§ QUOTED PASSAGE:
.....
Many of the world’s leading conductors are part of the 2012-13 season. Fabio Luisi, who was appointed the Met’s Principal Conductor in September 2011, conducts the new production of Un Ballo in Maschera, three Ring cycles, revivals of Les Troyens and Aida, and a concert with the MET Orchestra on December 2 at Carnegie Hall. Michele Mariotti makes his Met debut conducting Carmen and returns later in the season for the new production premiere of Rigoletto. Two conductors who have rarely performed at the Met, Daniele Gatti and Lorin Maazel, return to lead Parsifal and Don Carlo, respectively. Yannick Nézet-Séguin conducts his first Met performances of La Traviata, and Edward Gardner (Don Giovanni) and David Robertson (Le Nozze di Figaro) conduct their first Met Mozart performances.
Harry Bicket returns to lead a revival of La Clemenza di Tito and the new production premiere of Giulio Cesare. Semyon Bychkov leads Otello, which he conducted to acclaim in the 2007-08 season, and the October 14 MET Orchestra concert at Carnegie Hall. Maurizio Benini conducts the opening night production of L’Elisir d’Amore, the Met premiere of Maria Stuarda, and a revival of Le Comte Ory. Alain Altinoglu, who conducted Faust last season, returns to lead Gounod’s opera again, and Louis Langrée adds an opera to his Met repertory with a revival of Dialogues des Carmélites. Marco Armiliato conducts Rigoletto and a rare revival of Francesca da Rimini. Yves Abel leads the family presentation of The Barber of Seville, Ion Marin returns to the Met to conduct La Rondine, and Plácido Domingo conducts some performances of Otello for the first time at the Met.
.....
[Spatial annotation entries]
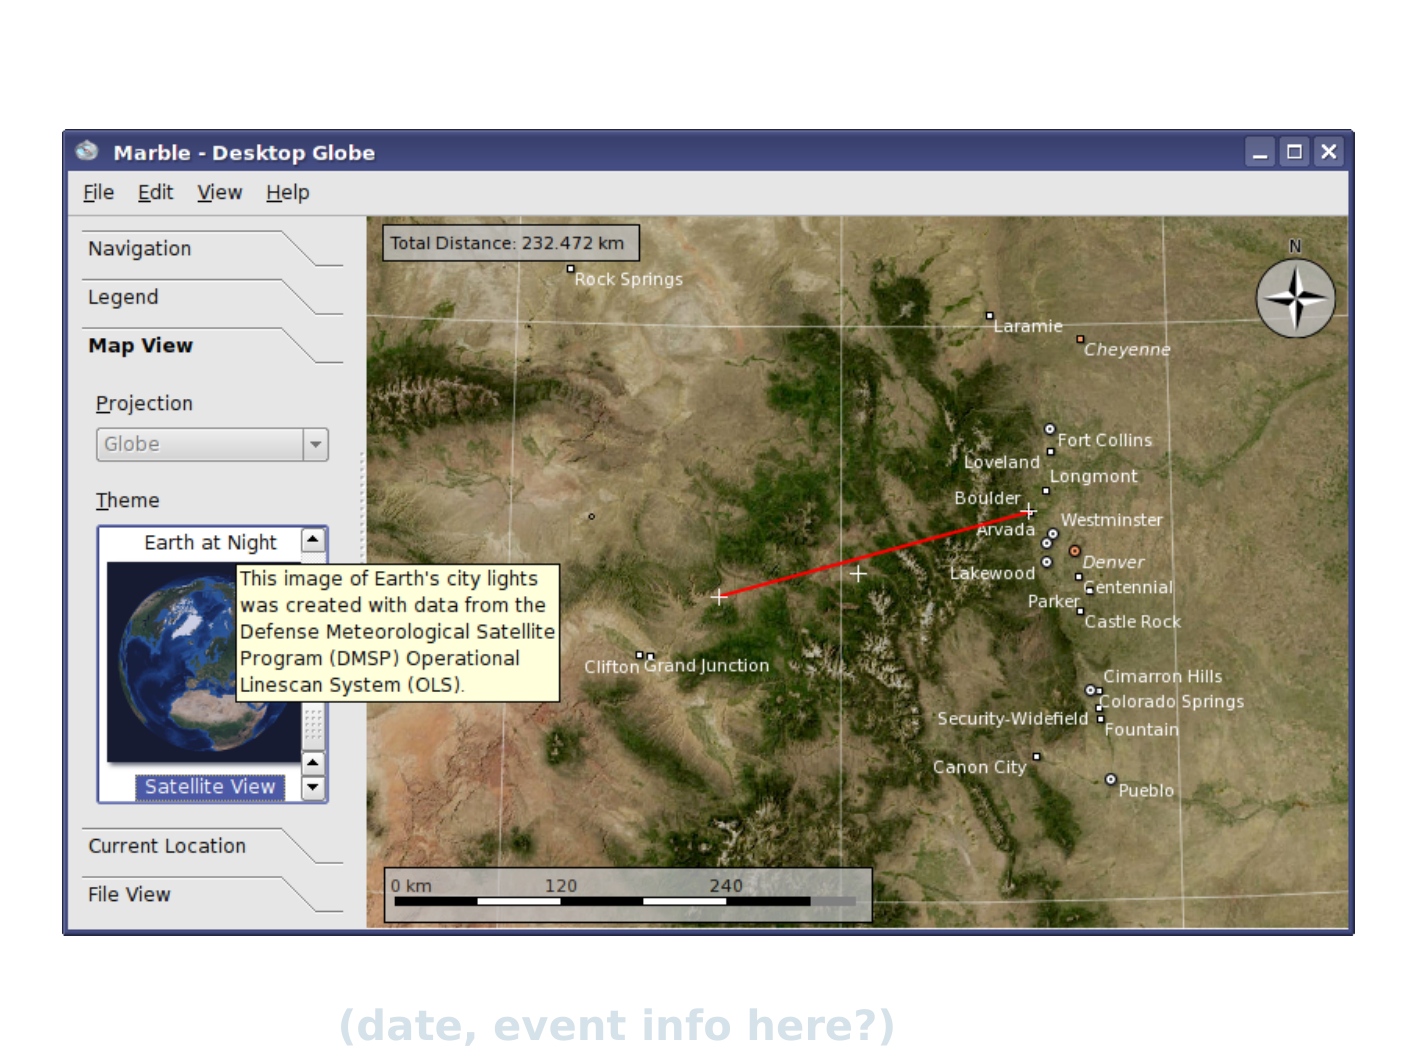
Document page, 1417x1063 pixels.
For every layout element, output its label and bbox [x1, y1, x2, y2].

picture [62, 129, 1355, 936]
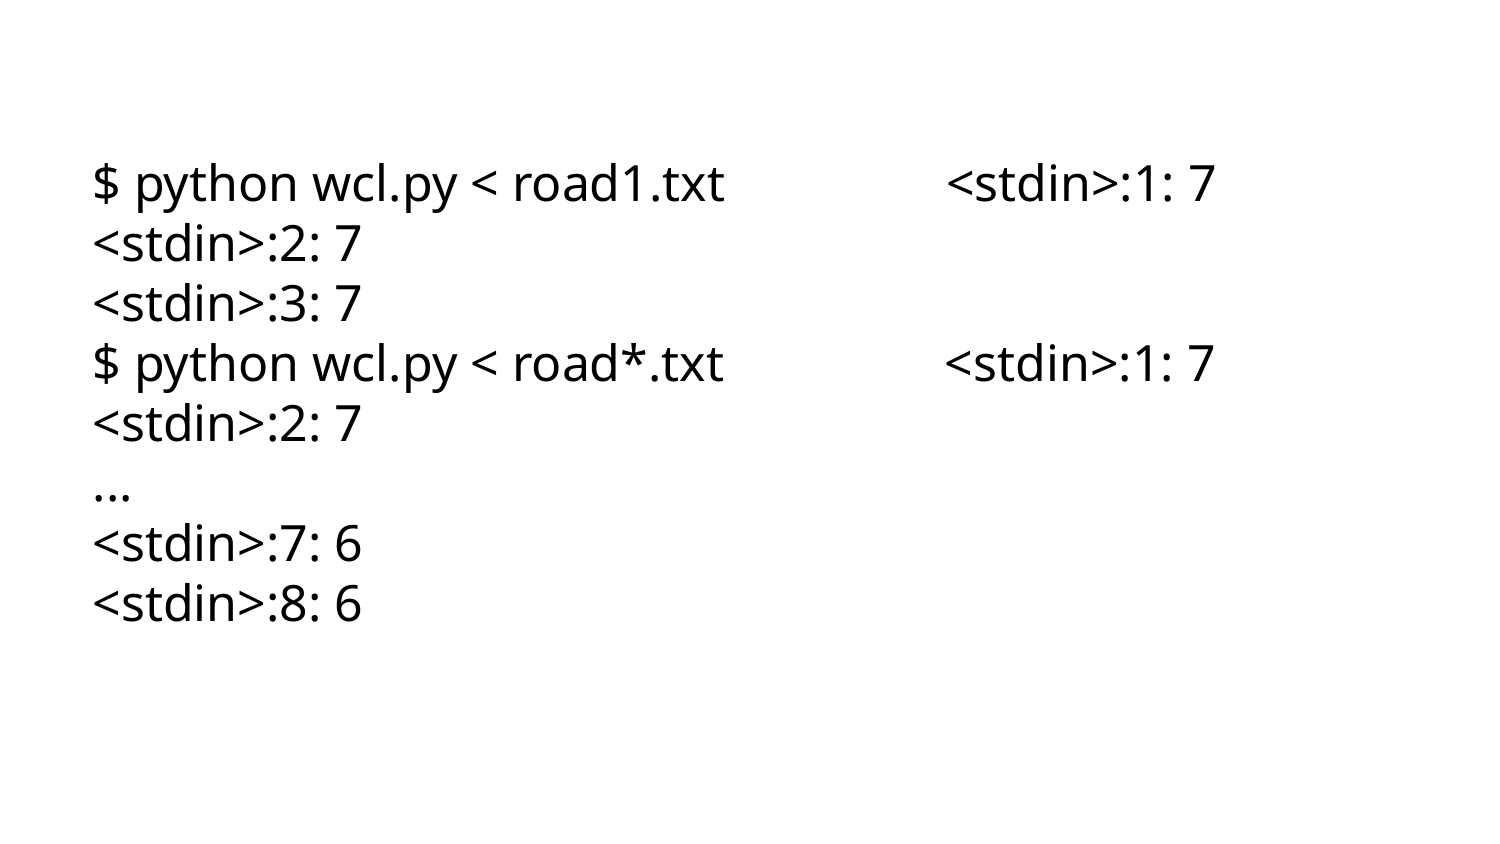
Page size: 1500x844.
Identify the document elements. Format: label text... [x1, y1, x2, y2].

title $ python wcl.py < road1.txt <stdin>:1: 7 <stdin>:2: 7 <stdin>:3: 7 $ python wcl.py < road*.txt <stdin>:1: 7 <stdin>:2: 7 ... <stdin>:7: 6 <stdin>:8: 6 [77, 44, 1423, 799]
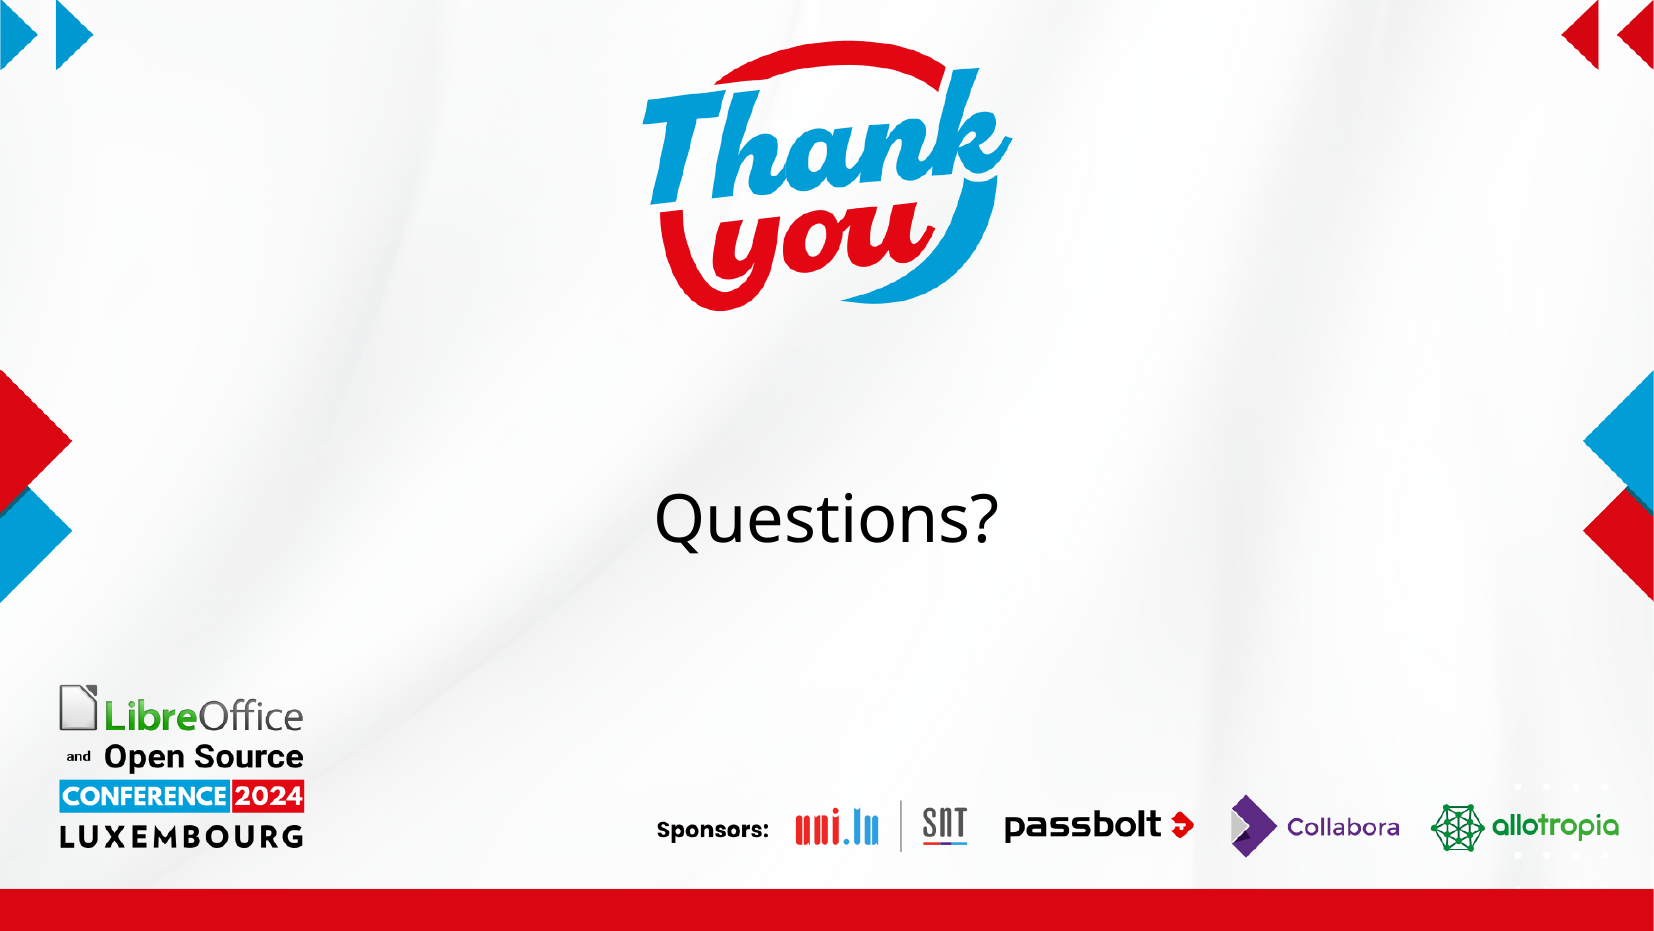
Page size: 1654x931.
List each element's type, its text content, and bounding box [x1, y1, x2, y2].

picture [0, 0, 1654, 931]
subtitle Questions? [82, 413, 1571, 621]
.....
§ SHORT TASK 1: According to the passage on the Met's 2012-13 conductors, when was Fabio Luisi appointed the Met's Principal Conductor?
§ SHORT TASK 2: From the passage on the Met's 2012-13 conductors, output everything from "Many of the" down to "Met Mozart performances.".

§ FULL OUTPUT 1: September 2011

§ FULL OUTPUT 2:
Many of the world’s leading conductors are part of the 2012-13 season. Fabio Luisi, who was appointed the Met’s Principal Conductor in September 2011, conducts the new production of Un Ballo in Maschera, three Ring cycles, revivals of Les Troyens and Aida, and a concert with the MET Orchestra on December 2 at Carnegie Hall. Michele Mariotti makes his Met debut conducting Carmen and returns later in the season for the new production premiere of Rigoletto. Two conductors who have rarely performed at the Met, Daniele Gatti and Lorin Maazel, return to lead Parsifal and Don Carlo, respectively. Yannick Nézet-Séguin conducts his first Met performances of La Traviata, and Edward Gardner (Don Giovanni) and David Robertson (Le Nozze di Figaro) conduct their first Met Mozart performances.